What do you enjoy tying up most?
   I enjoy tying everything really, but if I had to pick one thing specifically, it would be streamers, and the bigger the better. I can crank em out, and I find you can incorporate much more of your own personality into them, versus a traditional dry or nymph pattern,

Tell me about what your local Trout Unlimited group does? I know that some folks would think that you guys might be busy removing mob victims from your streams, but I am sure the reality is a bit different?
John with a nice Delaware brown

  We do A LOT!!!!  We are currently involved in a major effort to improve my local stream the Big Flatbrook.  We are doing things such as stream cleanups and riparian buffer plantings, we've also started a float stocking program which covers a little more than a mile of river.  It in my opinion has really improved the fishing over that stretch, due to the fact that now people are forced to walk away from the "normal stocking points" and actually look for fish.  We are also in the permitting stages to do some major in stream restoration work in the a portion of the river that we are stocking.  We have contracted a company to do the work, and hope to be doing  the work in the coming months.  I will tell you that we have found some very interesting things on our cleanups, but mobster bodies aren't on the list!
Has it been difficult for you to find people to help you out?

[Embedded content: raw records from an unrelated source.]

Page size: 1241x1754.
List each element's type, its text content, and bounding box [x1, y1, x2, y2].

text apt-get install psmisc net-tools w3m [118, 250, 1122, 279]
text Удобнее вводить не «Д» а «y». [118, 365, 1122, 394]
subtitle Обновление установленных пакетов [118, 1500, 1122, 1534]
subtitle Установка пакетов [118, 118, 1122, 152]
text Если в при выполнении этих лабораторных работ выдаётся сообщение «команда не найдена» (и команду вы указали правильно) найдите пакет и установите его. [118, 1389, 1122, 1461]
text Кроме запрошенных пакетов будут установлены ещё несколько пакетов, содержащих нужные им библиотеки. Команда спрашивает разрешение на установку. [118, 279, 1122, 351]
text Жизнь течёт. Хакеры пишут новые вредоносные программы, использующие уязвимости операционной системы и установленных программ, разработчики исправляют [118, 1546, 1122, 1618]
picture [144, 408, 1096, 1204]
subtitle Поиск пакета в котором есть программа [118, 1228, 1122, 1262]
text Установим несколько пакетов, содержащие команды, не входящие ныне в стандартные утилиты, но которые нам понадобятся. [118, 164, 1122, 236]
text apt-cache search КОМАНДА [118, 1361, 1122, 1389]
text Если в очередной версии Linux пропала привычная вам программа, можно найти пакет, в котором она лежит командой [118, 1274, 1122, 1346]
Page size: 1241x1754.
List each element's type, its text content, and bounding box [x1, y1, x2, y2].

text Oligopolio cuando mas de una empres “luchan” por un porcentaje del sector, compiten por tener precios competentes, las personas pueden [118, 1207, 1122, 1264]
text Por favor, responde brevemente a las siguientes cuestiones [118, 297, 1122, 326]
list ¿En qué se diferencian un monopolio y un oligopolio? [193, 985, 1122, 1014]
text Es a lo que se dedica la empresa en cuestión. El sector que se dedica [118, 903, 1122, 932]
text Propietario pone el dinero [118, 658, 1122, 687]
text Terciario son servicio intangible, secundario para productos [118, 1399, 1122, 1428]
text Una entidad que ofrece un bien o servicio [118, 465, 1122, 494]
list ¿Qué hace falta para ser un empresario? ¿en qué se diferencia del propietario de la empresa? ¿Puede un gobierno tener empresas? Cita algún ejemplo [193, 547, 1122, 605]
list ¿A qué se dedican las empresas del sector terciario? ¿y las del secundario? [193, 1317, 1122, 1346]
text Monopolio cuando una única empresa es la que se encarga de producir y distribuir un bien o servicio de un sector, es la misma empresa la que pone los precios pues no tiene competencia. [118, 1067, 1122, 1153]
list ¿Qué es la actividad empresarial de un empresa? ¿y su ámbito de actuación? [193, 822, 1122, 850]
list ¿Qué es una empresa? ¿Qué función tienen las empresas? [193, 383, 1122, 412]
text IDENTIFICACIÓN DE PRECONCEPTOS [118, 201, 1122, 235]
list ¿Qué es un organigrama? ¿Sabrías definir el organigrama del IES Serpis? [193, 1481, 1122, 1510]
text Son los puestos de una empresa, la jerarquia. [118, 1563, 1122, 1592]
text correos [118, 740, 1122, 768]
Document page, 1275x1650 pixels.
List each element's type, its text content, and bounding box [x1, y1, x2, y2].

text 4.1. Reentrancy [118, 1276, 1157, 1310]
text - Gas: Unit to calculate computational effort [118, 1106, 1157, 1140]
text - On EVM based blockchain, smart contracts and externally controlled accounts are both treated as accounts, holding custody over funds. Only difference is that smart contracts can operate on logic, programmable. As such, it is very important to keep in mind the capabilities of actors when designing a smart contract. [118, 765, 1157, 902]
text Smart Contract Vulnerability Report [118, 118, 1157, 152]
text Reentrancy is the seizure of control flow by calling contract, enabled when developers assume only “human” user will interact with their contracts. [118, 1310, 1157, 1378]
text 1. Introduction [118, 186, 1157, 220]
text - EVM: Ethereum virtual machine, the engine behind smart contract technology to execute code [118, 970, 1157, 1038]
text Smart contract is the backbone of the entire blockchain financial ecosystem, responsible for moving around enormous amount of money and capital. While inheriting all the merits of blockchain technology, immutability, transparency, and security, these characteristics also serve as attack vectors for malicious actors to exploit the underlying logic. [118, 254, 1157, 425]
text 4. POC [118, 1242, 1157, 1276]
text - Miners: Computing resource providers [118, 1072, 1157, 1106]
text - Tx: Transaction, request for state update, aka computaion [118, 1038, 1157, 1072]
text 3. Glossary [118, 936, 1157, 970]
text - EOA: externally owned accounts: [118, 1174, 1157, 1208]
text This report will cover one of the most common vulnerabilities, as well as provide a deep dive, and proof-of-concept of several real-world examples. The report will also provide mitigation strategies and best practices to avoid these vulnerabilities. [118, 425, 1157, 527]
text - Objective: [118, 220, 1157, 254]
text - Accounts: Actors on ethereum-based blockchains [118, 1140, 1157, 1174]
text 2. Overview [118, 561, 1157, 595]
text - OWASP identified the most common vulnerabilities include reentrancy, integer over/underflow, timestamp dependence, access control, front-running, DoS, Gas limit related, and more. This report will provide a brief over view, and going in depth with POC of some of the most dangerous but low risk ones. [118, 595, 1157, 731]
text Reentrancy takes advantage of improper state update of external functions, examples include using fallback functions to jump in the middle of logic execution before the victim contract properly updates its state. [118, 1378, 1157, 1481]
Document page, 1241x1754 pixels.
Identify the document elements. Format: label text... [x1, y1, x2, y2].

   As far as volunteers go we are very lucky to have a great membership that is always willing to help, as well as folks from other chapters in the state.  I've noticed in my short time as an active member that there is a willingness to "cross volunteer" and help out another chapter with their projects, this I find to be a great thing.

Do you ever get a chance to hit the salt up?

Not as much as I'd like, but yes.  The closest salt water for me is a 100 mile trip one way, so when I do go I make a long day out of it.  I've had some super days fishing bait, and plugging, but have yet to catch a fish from the surf on the fly.  I hope to change that this summer!!!
So you are offered a trip anywhere to fish anything… where do you go and what do you target?
Back to Florida for some Poon!!!  A few years back, my wife, daughter and I visited a couple we are friends with in the Cape Coral area.   While the ladies were lounging pool/beach side, the fellas were out chasing fish.  I jumped two BIG ONES, but got none boat side.  It was a rush unlike anything I've ever experienced and would do it again in a second!
Alright, being from Jersey, I have to ask you… have you hooked Snooki (or hooked up with her)? Or would you be more inclined to hook into a snook?
   Definitely the fish...I gave up hunting trolls years ago ;>)


  1. I am really loving this weekly addition to your blog! I look excited to see it every week!

  2. "stay in cabins right on the river, eat and drink and smoke cigars like kings, and fish early and often." ==> Fish Camp! :) Awesome.

    I second Dustin's comment...I am very much enjoying these weekly additions!